■ Exercise A:
Extract every line of the records below that contains the word "boolean", treating uppercase and lowercase as different.

■ Excerpt to read:

* * * * * * * * *

Building on her master’s research on irrigation company water management in Utah’s Great Salt Lake Basin, Bailey’s doctoral work expands to examine the social dimensions of water hazards. Specifically, how people understand, plan for, and respond to them across jurisdictions and landscapes.
As a social scientist with a strong foundation in water resources, she is passionate about connecting academic insights with on-the-ground decision-making. Bailey is motivated by work that blends science, policy, and people with an emphasis on the lived experiences of people and communities.
Beyond her research, she is deeply committed to service and leadership within the university community. Bailey currently serves on the Quinney College of Agriculture and Natural Resources Graduate Student Council’s Social and EcoLunch Planning Committees, as well as Utah State University’s Community and Natural Resources Institute Steering Committee. She also represented students in various faculty capacities, including as an elected departmental representative and as a member of multiple faculty search committees, most recently for a faculty position in Environmental and Natural Resource Policy.

Dallin Johnson
PhD student
University of Arizona
Dallin is a PhD student in Sociology. His research interests include migration, environmental sociology, and public health. Previously, he has conducted or assisted research on topics including social factors influencing adolescent development, migration as an adaptive strategy, and a variety of projects related to the desiccation of the Great Salt Lake.
Dallin holds a BA in Psychology from Utah Valley University and an MS in Sociology from Utah State University. He enjoys hiking, filmmaking, and traveling.

* * * * * * * * *

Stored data
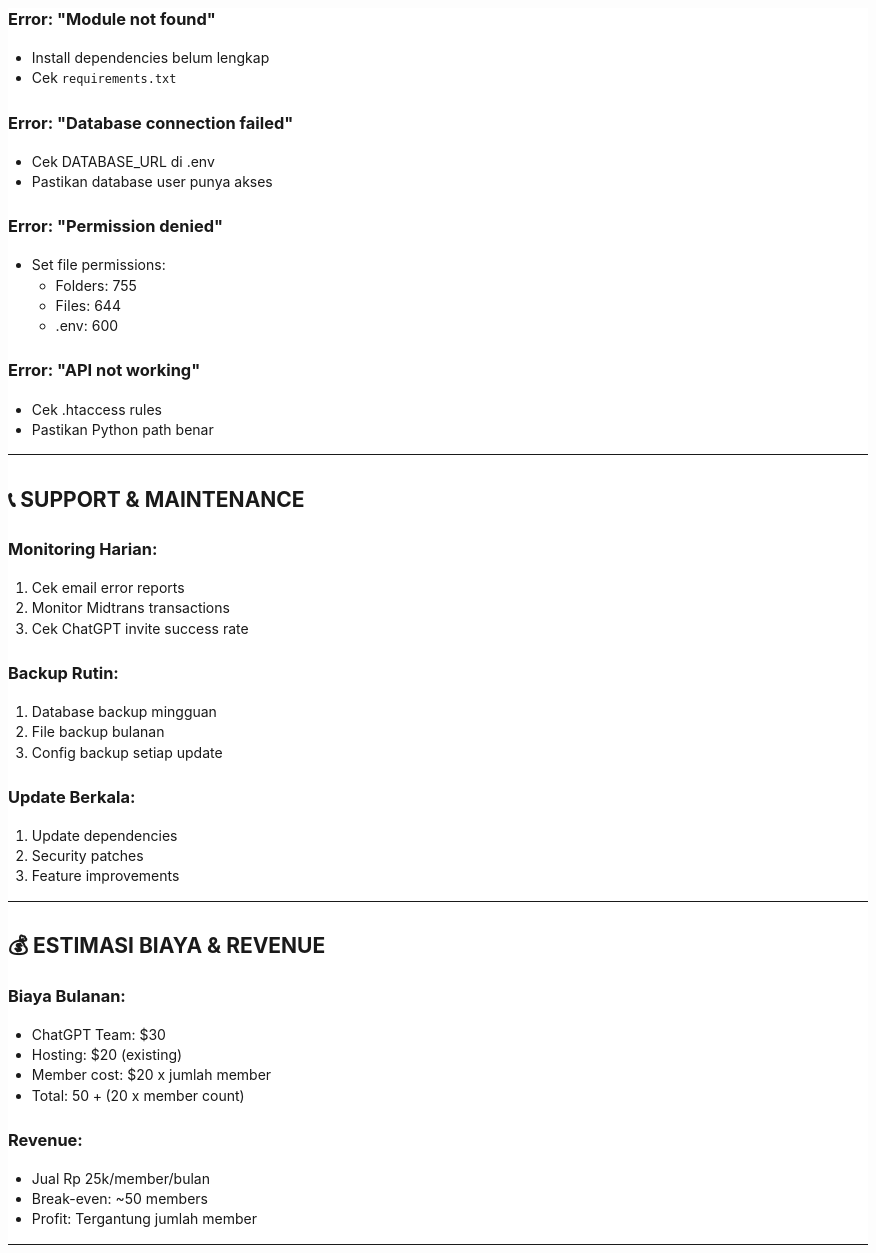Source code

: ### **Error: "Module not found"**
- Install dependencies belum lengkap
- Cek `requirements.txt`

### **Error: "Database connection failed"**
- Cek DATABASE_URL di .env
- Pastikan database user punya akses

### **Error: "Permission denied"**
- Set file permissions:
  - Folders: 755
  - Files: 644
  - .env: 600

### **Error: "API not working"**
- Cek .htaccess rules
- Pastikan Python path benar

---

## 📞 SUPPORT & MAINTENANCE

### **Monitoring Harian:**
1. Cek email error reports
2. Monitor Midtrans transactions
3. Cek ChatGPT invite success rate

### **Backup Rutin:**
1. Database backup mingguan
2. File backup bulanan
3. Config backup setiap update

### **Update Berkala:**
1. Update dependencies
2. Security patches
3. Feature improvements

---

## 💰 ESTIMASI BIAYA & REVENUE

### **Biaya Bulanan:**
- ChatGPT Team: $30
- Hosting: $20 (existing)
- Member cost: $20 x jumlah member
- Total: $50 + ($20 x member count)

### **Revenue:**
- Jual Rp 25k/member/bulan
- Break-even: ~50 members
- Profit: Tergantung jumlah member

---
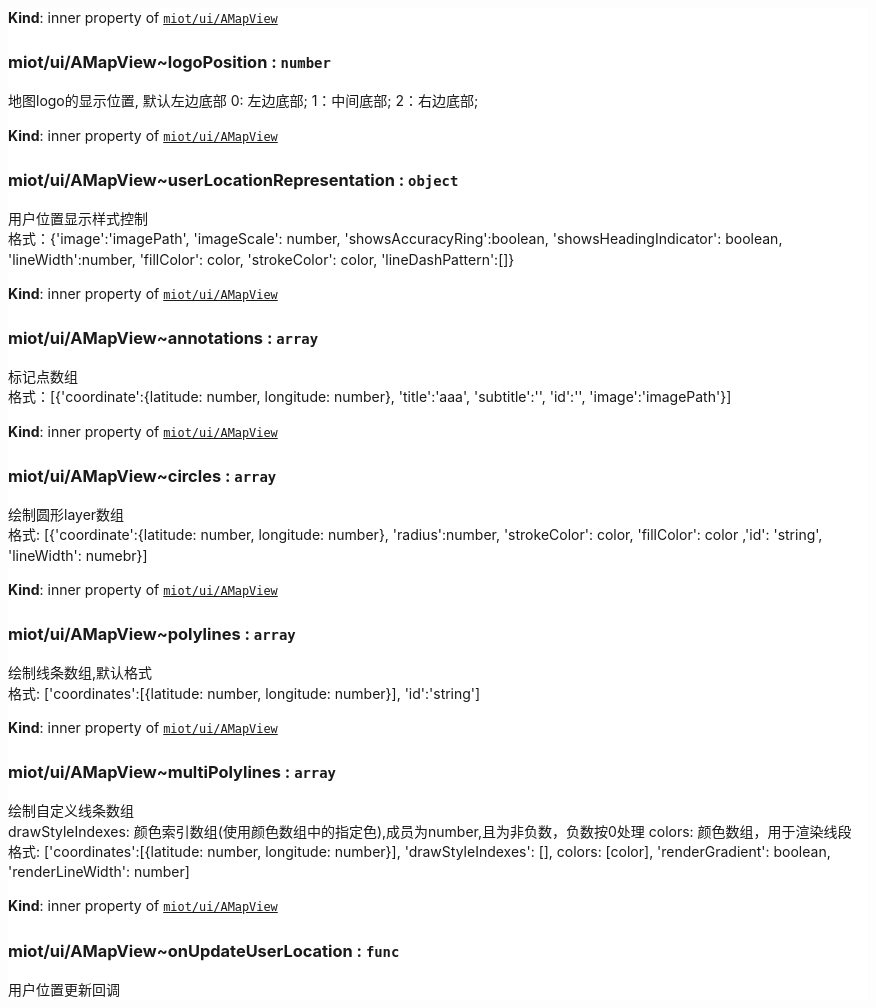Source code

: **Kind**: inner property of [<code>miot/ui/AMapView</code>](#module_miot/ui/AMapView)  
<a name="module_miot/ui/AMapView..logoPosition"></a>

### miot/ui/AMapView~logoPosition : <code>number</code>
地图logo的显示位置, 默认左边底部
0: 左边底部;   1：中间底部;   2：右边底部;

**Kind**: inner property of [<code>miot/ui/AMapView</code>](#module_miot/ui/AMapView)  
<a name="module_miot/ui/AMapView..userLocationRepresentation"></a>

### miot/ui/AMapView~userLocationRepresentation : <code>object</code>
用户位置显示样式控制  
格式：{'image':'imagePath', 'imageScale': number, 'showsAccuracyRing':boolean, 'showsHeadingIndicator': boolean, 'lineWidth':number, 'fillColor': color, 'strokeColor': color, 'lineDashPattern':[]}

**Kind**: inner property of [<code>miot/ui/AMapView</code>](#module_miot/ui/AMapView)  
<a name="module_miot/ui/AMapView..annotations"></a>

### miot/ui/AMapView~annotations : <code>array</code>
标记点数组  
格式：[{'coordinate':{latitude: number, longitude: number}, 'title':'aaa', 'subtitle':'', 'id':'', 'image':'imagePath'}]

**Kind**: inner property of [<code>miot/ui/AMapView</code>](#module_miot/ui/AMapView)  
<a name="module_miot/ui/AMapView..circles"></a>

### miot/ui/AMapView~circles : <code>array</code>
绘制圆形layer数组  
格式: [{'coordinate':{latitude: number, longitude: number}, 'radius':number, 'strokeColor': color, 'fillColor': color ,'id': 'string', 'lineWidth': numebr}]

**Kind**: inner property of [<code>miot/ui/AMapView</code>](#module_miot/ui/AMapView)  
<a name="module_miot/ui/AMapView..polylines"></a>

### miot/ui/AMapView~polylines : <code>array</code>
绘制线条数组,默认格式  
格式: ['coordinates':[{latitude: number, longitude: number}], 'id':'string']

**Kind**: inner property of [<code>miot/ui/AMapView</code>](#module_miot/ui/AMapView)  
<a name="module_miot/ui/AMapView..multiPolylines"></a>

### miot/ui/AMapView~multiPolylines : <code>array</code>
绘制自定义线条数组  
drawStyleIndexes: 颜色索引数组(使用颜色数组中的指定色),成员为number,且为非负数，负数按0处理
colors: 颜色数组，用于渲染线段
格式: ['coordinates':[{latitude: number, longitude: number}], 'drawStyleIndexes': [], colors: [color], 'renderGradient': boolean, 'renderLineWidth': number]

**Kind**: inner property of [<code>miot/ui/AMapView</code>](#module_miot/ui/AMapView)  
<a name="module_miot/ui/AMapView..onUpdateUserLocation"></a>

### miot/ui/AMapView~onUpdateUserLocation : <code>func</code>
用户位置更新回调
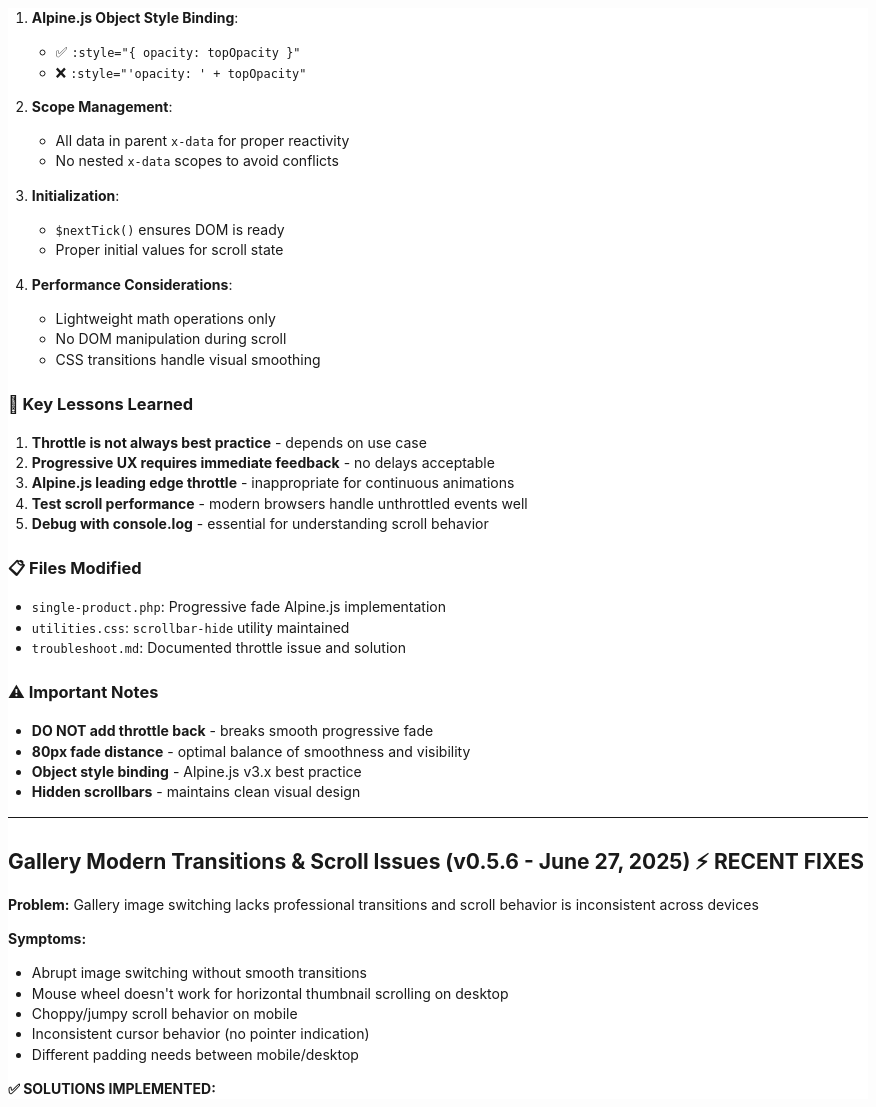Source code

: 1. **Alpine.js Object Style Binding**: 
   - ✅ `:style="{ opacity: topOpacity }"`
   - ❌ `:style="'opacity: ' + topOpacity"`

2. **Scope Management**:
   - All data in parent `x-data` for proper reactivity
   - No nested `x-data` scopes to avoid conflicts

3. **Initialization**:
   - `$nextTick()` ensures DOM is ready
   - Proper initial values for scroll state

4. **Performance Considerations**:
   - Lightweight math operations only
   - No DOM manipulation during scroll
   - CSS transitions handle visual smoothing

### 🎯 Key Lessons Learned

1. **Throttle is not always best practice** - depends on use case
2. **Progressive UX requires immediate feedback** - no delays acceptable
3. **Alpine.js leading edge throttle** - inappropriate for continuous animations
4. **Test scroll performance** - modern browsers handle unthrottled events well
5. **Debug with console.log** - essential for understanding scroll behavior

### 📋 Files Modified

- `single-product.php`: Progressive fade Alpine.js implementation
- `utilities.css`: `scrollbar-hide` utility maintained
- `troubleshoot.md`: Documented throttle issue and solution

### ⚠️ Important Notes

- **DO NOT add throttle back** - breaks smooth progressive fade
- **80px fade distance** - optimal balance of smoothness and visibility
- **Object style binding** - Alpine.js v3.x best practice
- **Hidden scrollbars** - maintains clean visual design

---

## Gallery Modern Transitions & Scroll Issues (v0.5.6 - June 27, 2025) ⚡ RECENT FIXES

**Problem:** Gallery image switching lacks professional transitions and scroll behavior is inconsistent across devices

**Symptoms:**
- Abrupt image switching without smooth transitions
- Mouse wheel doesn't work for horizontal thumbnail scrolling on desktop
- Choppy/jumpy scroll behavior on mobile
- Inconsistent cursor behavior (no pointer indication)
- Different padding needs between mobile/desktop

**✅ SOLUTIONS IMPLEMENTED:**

* * * * * * * * *

■ Exercise B:
Answer these questions using the profile text above.
(i) In what region was the irrigation company water management studied in Bailey's master's research?
(ii) In what field is Dallin pursuing a PhD?
(iii) Which university awarded Dallin's BA in Psychology?

■ Task response A:
格式：{'image':'imagePath', 'imageScale': number, 'showsAccuracyRing':boolean, 'showsHeadingIndicator': boolean, 'lineWidth':number, 'fillColor': color, 'strokeColor': color, 'lineDashPattern':[]}
格式: ['coordinates':[{latitude: number, longitude: number}], 'drawStyleIndexes': [], colors: [color], 'renderGradient': boolean, 'renderLineWidth': number]

■ Task response B:
(i) Utah's Great Salt Lake Basin
(ii) Sociology
(iii) Utah Valley University